■ TASK DIRECTIONS: For the entries that follow, say how many lines hold the string "down", with nothing else in the reply.

■ RECORDS SUPPLIED:

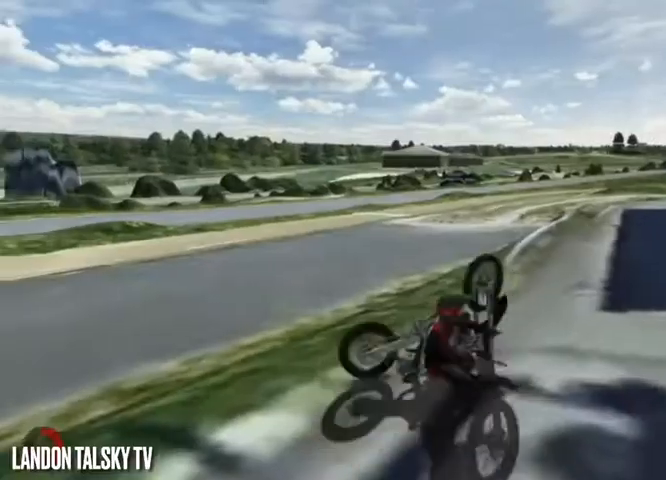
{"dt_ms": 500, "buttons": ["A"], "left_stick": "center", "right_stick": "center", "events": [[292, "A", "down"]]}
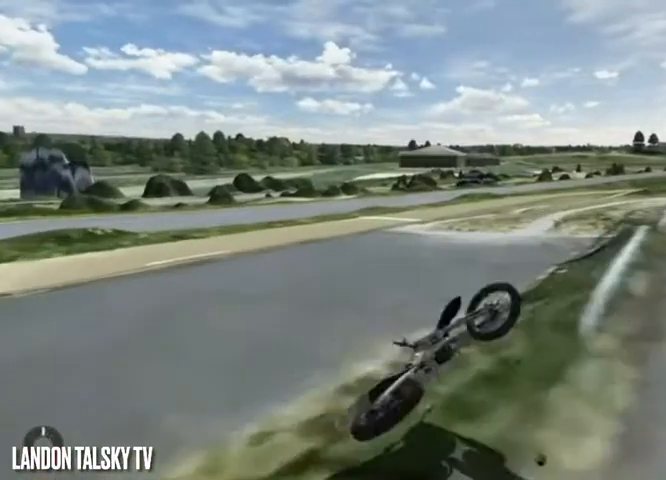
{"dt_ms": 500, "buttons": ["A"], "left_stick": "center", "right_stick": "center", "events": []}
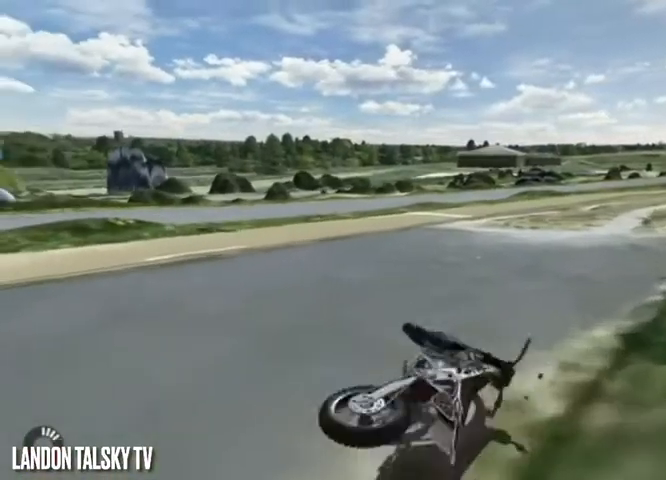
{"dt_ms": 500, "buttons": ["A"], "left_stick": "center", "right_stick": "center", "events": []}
==
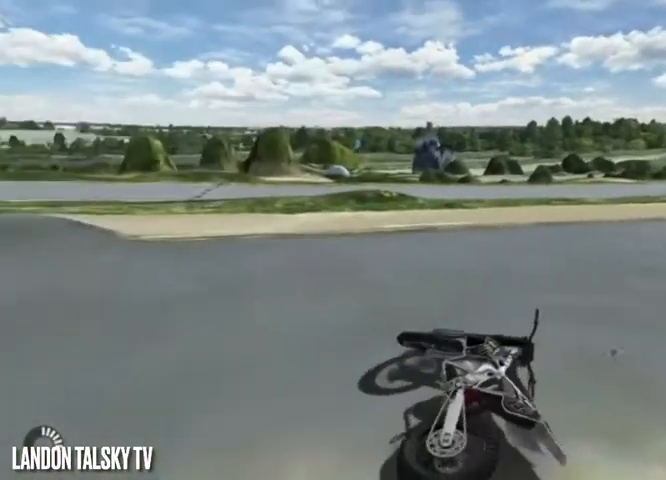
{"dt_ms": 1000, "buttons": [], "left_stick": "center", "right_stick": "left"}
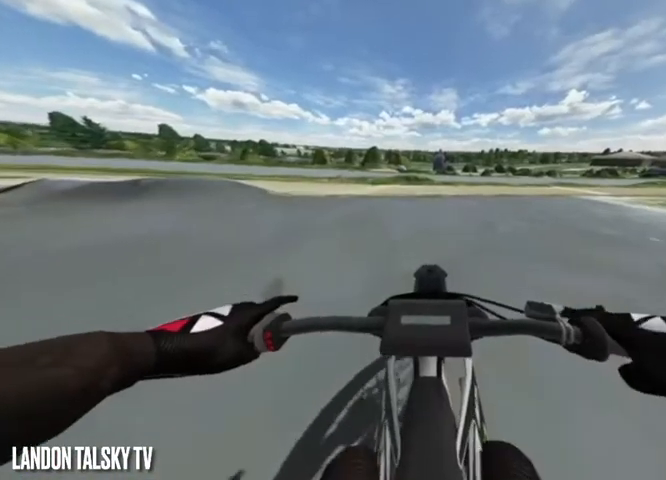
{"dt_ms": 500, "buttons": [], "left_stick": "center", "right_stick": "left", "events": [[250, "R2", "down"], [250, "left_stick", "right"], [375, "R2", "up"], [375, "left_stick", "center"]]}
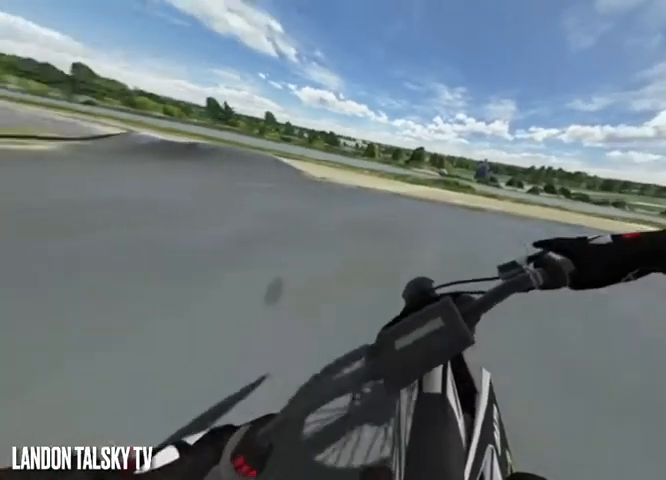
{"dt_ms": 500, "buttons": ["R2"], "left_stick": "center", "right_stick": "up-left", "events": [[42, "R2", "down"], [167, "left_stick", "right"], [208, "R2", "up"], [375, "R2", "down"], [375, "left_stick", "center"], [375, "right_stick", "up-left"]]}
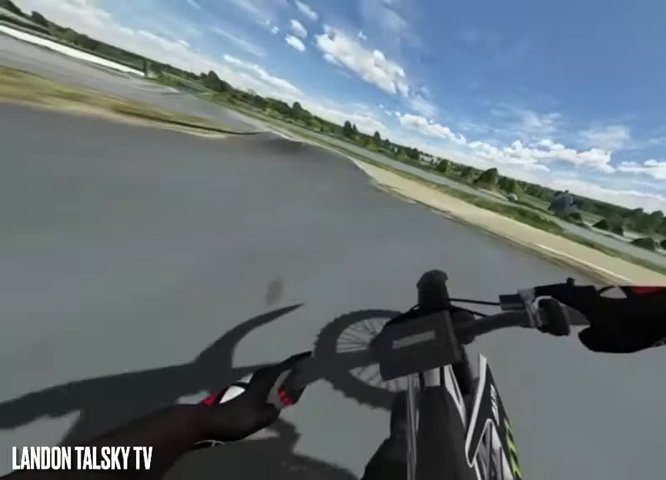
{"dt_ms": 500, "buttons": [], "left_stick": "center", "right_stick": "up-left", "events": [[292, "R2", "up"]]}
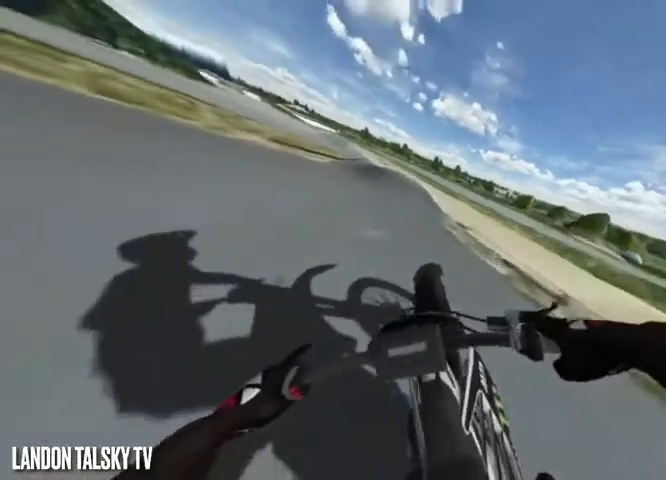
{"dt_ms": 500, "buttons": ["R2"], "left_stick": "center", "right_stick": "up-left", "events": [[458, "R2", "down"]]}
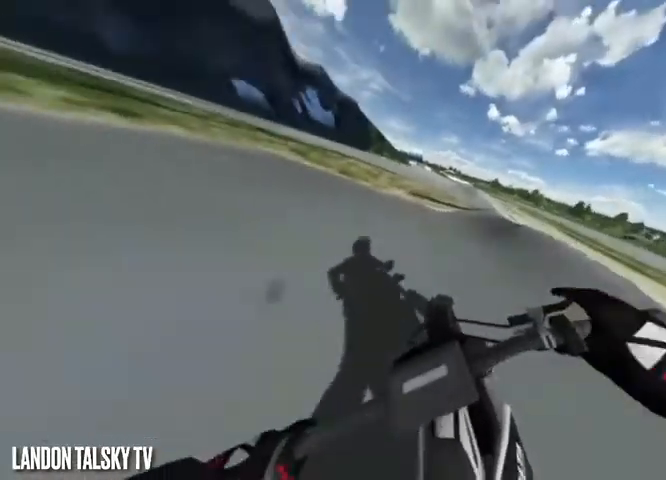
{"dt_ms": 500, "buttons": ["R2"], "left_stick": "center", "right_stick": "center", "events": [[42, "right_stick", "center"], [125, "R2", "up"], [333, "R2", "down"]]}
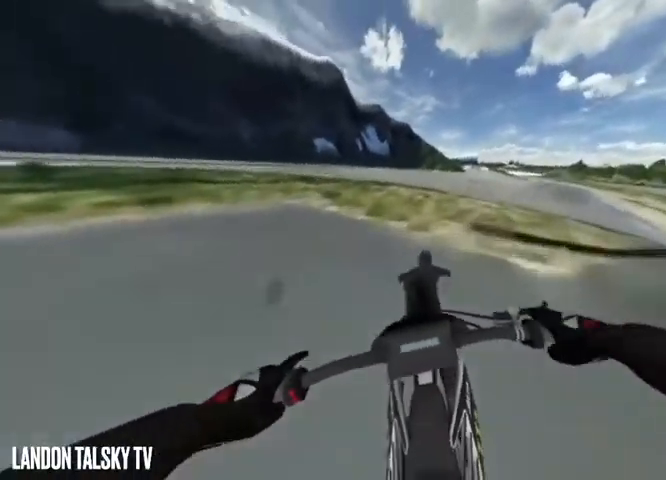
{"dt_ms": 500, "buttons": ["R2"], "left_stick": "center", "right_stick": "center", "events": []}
...
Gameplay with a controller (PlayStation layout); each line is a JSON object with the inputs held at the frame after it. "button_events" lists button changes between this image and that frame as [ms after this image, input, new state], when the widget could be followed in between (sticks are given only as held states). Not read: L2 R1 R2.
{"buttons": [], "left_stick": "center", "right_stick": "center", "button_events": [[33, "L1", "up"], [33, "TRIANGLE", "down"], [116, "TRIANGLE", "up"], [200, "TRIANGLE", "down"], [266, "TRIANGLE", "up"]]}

■ SOLVED EXERCISE: 6